> Brief
When you write out the listing, keep each word exactly as it stands but include none of its images.

*** Opening of Data for analysis ***

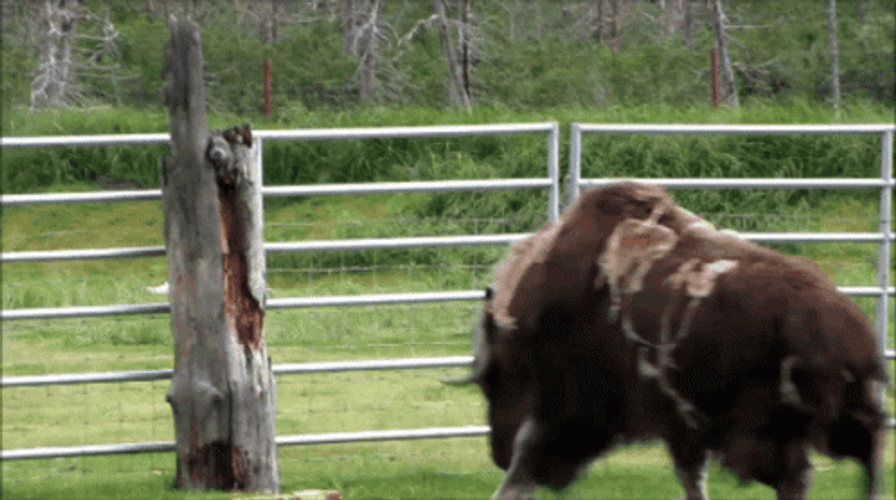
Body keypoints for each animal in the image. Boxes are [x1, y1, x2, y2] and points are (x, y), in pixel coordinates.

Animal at [452, 182, 888, 500]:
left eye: (495, 378)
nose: (497, 453)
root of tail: (847, 332)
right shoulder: (681, 428)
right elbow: (692, 479)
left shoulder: (569, 414)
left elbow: (524, 469)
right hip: (841, 425)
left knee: (800, 478)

*** Close of Data for analysis ***

> Completed task
Body keypoints for each animal in the image. Boxes are [x1, y1, x2, y2] and points are (x, y), in pixel coordinates.

Animal at [452, 182, 888, 500]:
left eye: (495, 378)
nose: (497, 453)
root of tail: (847, 332)
right shoulder: (681, 428)
right elbow: (692, 479)
left shoulder: (569, 414)
left elbow: (524, 469)
right hip: (841, 425)
left knee: (800, 478)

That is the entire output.